STATION ÖKOSYSTEM WALD

DEFINITION

Der Wald ist deutlich mehr als nur eine von Bäumen geprägte Vegetationsfläche. Vielmehr ist er ein komplexes Ökosystem mit einer Lebensgemeinschaft (Biozönose) aus verschiedenen Tier-, Pflanzen-, Pilz- und Mikrobenarten und deren Lebensraum (Biotop). Die Wechselwirkungen zwischen den Lebewesen (biotische Faktoren) und ihrer Umwelt (abiotische Faktoren) charakterisieren das Ökosystem. Zu den biotischen Faktoren zählen u.a. Räuber-Beute- oder Konkurrenz-Beziehungen. Klima, Hydrologie, Geologie, Relief, Belichtung und Exposition sind Beispiele für abiotische Faktoren. Diese Standortbedingungen sind letztendlich in ihrem komplexen Zusammenspiel Grundlage für die Ansiedlung und Etablierung von Arten bzw. Lebensgemeinschaften.

EINTEILUNG VON WALD

Wälder können nach unterschiedlichen Kriterien kategorisiert werden. Dabei kann zunächst die räumliche Lage und klimatische Zuordnung herangezogen werden – z.B. gewässerbegleitende Auwälder oder tropische Regenwälder. Weiterhin erfolgt die Unterteilung nach den vorhandenen Baumarten (Laub-, Nadel- oder Mischwald) sowie im nächsten Schritt nach den vorkommenden Pflanzengesellschaften - im Geraer Stadtwald z.B. Waldmeister-Buchenwald, Hainsimsen-Buchenwald, Labkraut-Eichen-Hainbuchenwald oder Schlucht- und Hangmischwald. Zudem können Wälder auch nach ihrem Entwicklungsstadium typisiert werden, z.B. Pionierwald oder nach der Art der Nutzungsintensität durch den Menschen. So sind die meisten Wälder in Deutschland mehr oder weniger intensiv genutzte Wirtschaftswälder.
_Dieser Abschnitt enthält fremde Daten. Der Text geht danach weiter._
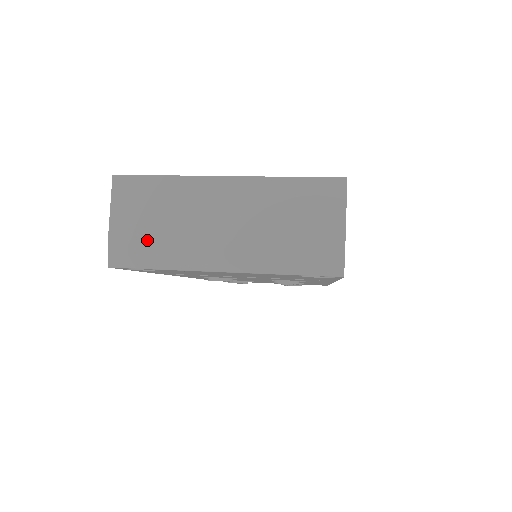
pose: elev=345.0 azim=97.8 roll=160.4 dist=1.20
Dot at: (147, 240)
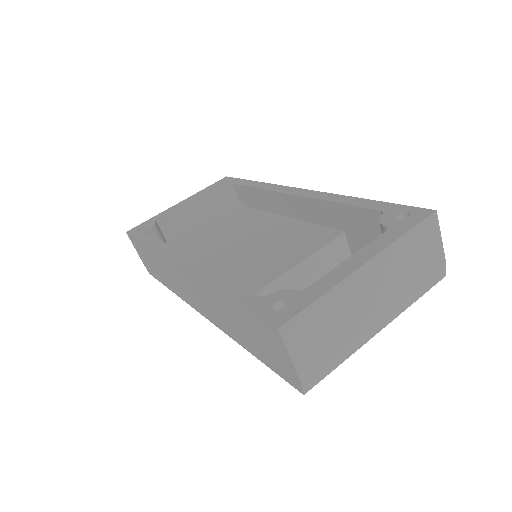
Dot at: (328, 354)
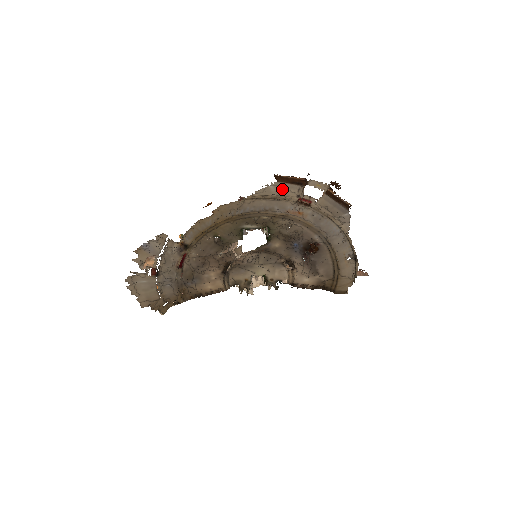
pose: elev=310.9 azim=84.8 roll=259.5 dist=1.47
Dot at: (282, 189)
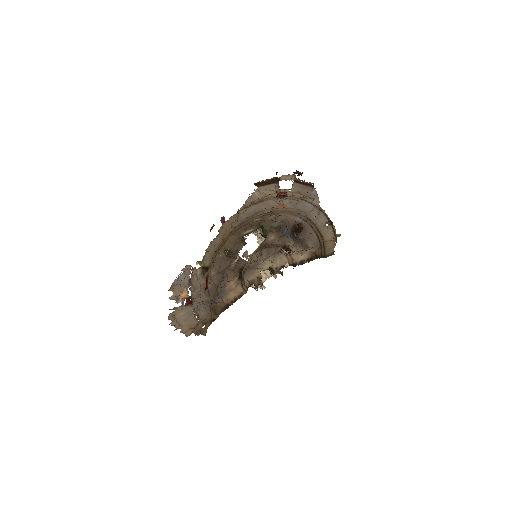
Dot at: (263, 191)
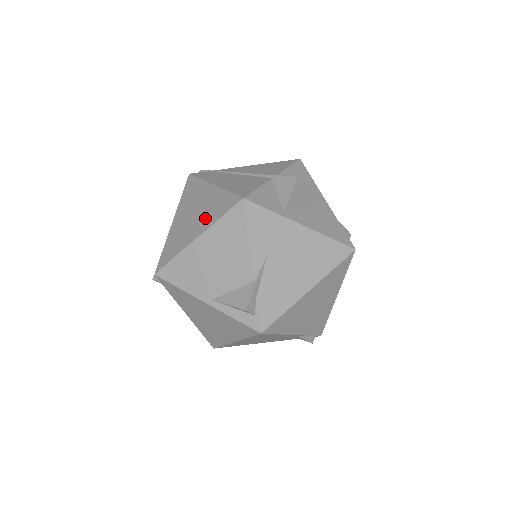
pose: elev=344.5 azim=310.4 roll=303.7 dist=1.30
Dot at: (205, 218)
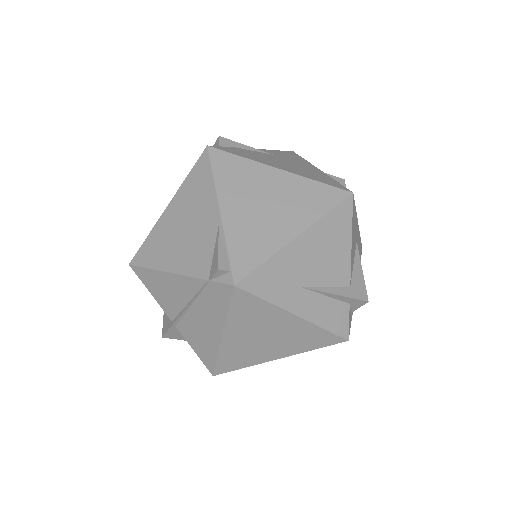
Dot at: occluded
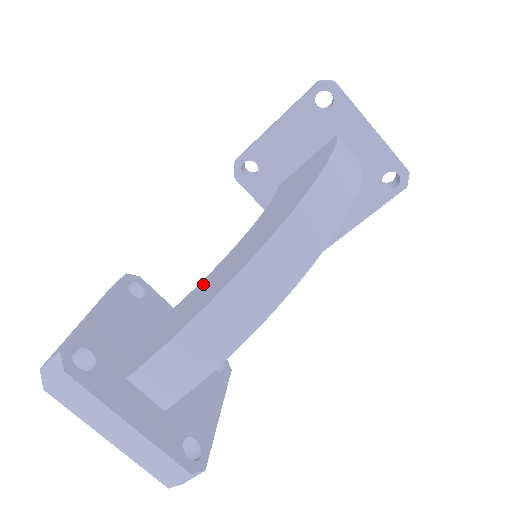
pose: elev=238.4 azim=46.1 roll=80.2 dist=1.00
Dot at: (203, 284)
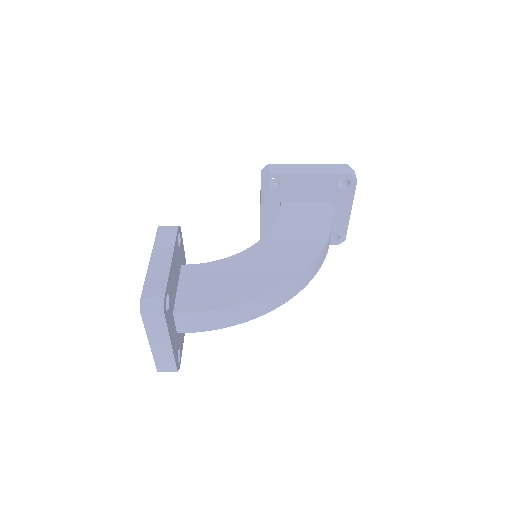
Dot at: (227, 266)
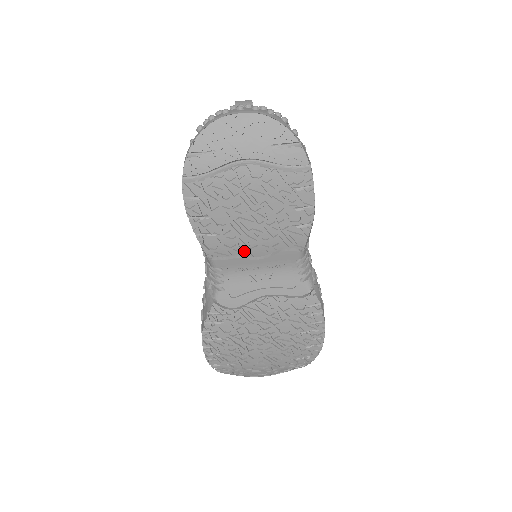
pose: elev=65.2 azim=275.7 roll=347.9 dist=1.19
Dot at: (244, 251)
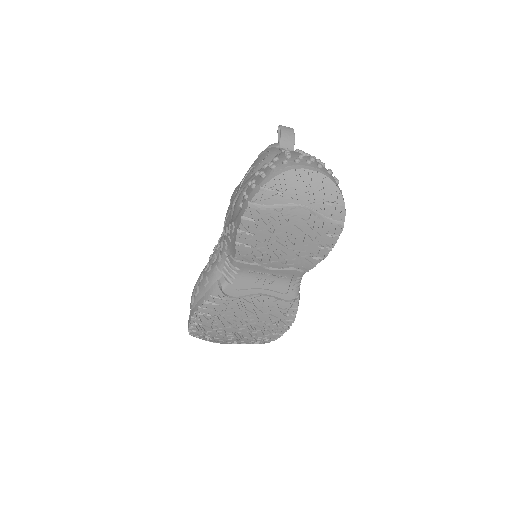
Dot at: (264, 262)
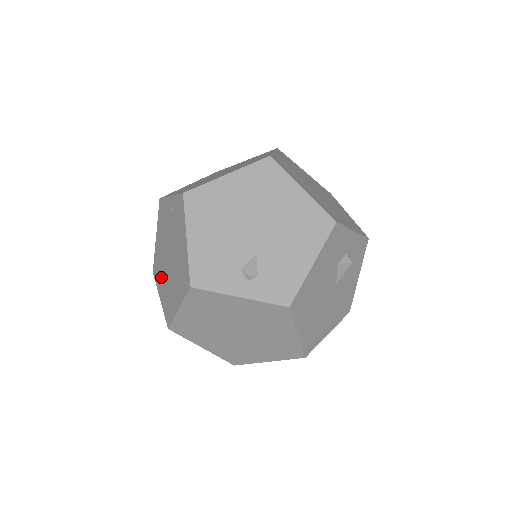
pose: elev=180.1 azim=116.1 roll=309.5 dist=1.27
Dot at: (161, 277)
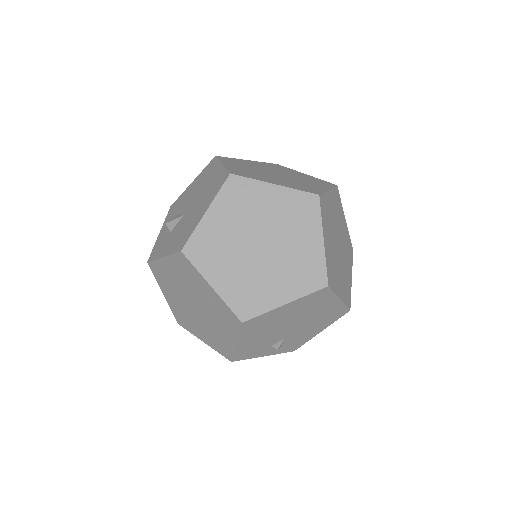
Dot at: (170, 291)
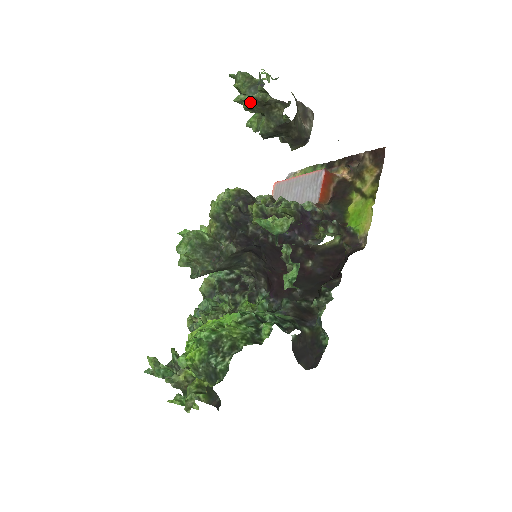
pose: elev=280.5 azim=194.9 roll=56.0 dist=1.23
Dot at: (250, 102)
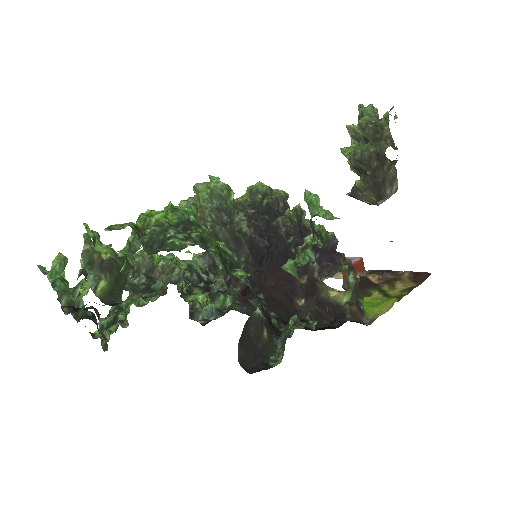
Dot at: (368, 121)
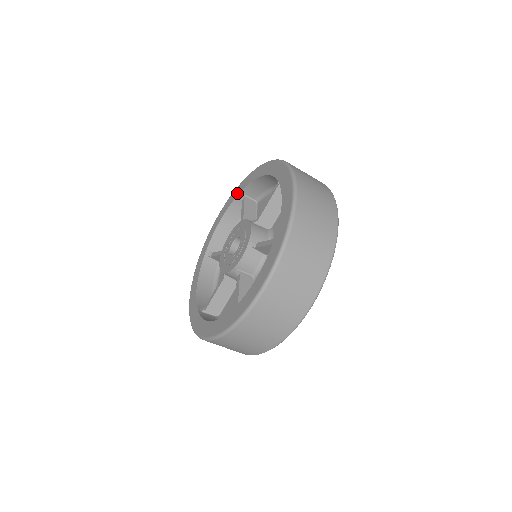
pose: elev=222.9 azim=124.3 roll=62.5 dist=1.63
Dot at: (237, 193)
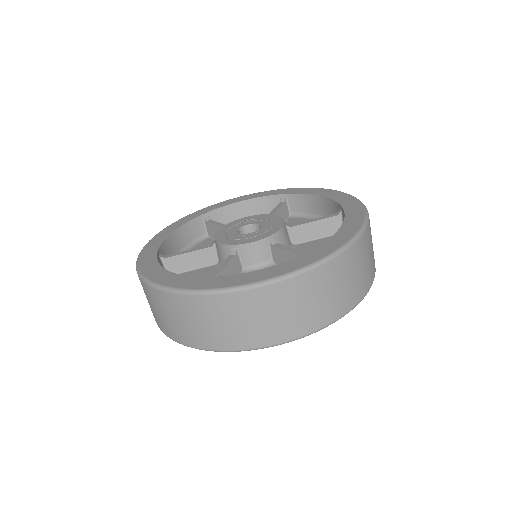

Ein Wald an sich wird weiterhin vertikal in seine einzelnen Schichten unterteilt (Stratifikation): Wurzel-, Boden-/Moos-, Kraut-, Strauch- und Baumschicht. Den einzelnen Schichten können nicht nur entsprechende Pflanzenarten, sondern auch die dort lebenden Tierarten zugeordnet werden. Einige Waldbewohner wie das Eichhörnchen nutzen auch mehrere Schichten, z.B. die Bodenschicht für Nahrungssuche und die Baumschicht für die Fortpflanzung und Winterruhe.

DYNAMIK

Das Ökosystem Wald zeichnet sich zwar durch eine hohe Stabilität aus, unterliegt aber gleichzeitig einem ständigen Wandel.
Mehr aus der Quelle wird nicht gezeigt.